READING TEXT
** START **

A grievance is any dispute, disagreement or conflict between an employee and employer relating to a violation of the employer-employee agreement, either as per legislation, collective bargaining agreement, employment offer, job description or policies and procedures. Grievances include issues such as management of employees, wages, and other issues employees may have concerning their working conditions. This article answers some questions that arise concerning grievances in contracts of employment. It focuses on the grievance handling procedure, misconduct, terminating employment contracts, disciplinary proceedings and registering codes of conduct.
What is the grievance handling procedure?
Although the Labour Act [Chapter 28:01] (The Act) is the primary legislation governing Labour matters, the Act does not lay down a standard grievance handling procedure neither does it stipulate what ought to be included or omitted in grievance handling procedures. Consequently, grievance handling mechanisms are industry-specific as they are normally contained in several Collective bargaining Agreements for different industries, but in no uniform format. The basic structure of most grievance handling mechanisms within CBAs can be summarised as follows: –
Step 1- An aggrieved employee or a group of employees must first put verbally or in writing the grievance to the immediate supervisor within two days which supervisor will attempt to resolve the grievance by holding a hearing of the grievance. Employee(s) may be represented by a member of the workers’ committee or another employee of his or her or their choice during the hearing. If necessary, the supervisor will offer counselling, with a view to arriving at an equitable settlement of the grievance. Upon hearing the grievance, the supervisor will evaluate the grievance and communicate the decision to the aggrieved employee or group of employees.

** END **

DATA PROVIDED
** START **

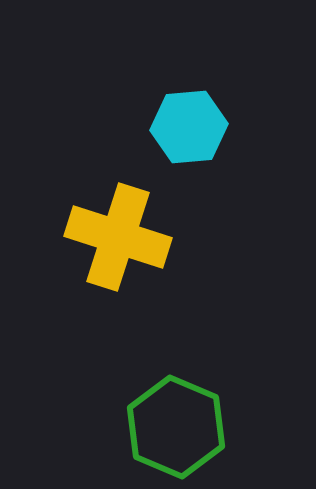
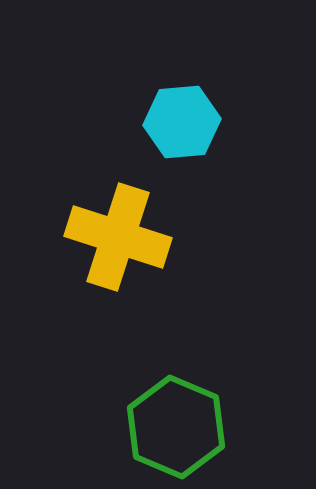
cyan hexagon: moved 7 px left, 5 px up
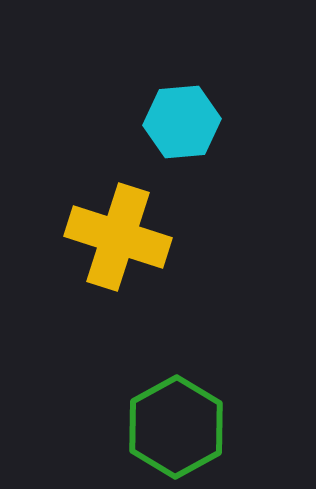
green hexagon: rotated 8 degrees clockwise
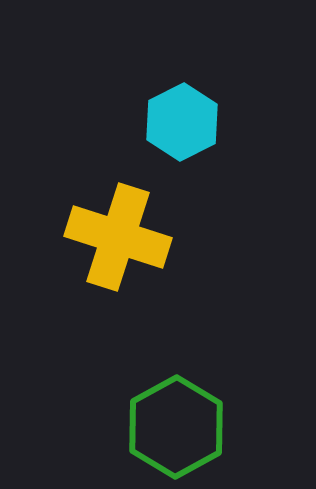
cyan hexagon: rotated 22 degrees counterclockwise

** END **

WHAT TO PRODUCE
Continue the article on employee grievances from the point where it stops. The material comes from a different source than the article on employee grievances.

RESPONSE
Step 2- Any employee dissatisfied with the supervisor’s decision will submit a written grievance in the prescribed form to the Department Head. The department head shall do his or her best to resolve the grievance and communicate his or her decision in writing to the aggrieved employee or group of employees within two days.
Step 3- In a case where the decision of the department head or equivalent is not acceptable, the matter shall be referred to the works council in writing within a period of five days by the aggrieved employee or group of employees. The works council may hear the aggrieved employees and any representative of his, her or their choice and shall make its ruling which shall be communicated in writing to the aggrieved employee or group of employees within a period of five days from the date of receipt of the appeal. If the grievance is not resolved, the matter shall be referred within five days to the Grievance and Disciplinary Committee by the chairman of the works council, together with all documentation.
Step 4- The Grievance and Disciplinary Committee shall make a decision within 14 days of receipt and communicate it in writing to the aggrieved party, management and the chairman of the works council.
Step 5- If a grievance remains unresolved after the expiry of 30 days from the date of its reference to an immediate supervisor, the aggrieved employee may refer the grievance to a designated agent, who may then deal with it in terms of the Act.
Step 6 – Section 63(3a) of the Act allows a designated agent, upon authorisation by the Registrar of Labour, to either redress or attempt to redress any dispute which is referred to the designated. Where the designated agent redresses a dispute, he/she makes a final decision as to the rights of the parties. An attempt to redress the dispute is done through conciliation in terms of s 93 of the Act.
What constitutes serious misconduct?
The National Code of Conduct provides a list of acts that constitute serious misconduct.
- Any act of conduct or omission inconsistent with the fulfilment of the express or implied conditions of his or her contract.
- Wilful disobedience to a lawful order.
- Wilful and unlawful destruction of the employer’s property.
- Theft or fraud.
- Absence from work for a period of five or more working days without leave or reasonable cause in a year.
- Gross incompetency or inefficiency in the performance of his or her work.
- Habitual and substantial neglect of his or her duties.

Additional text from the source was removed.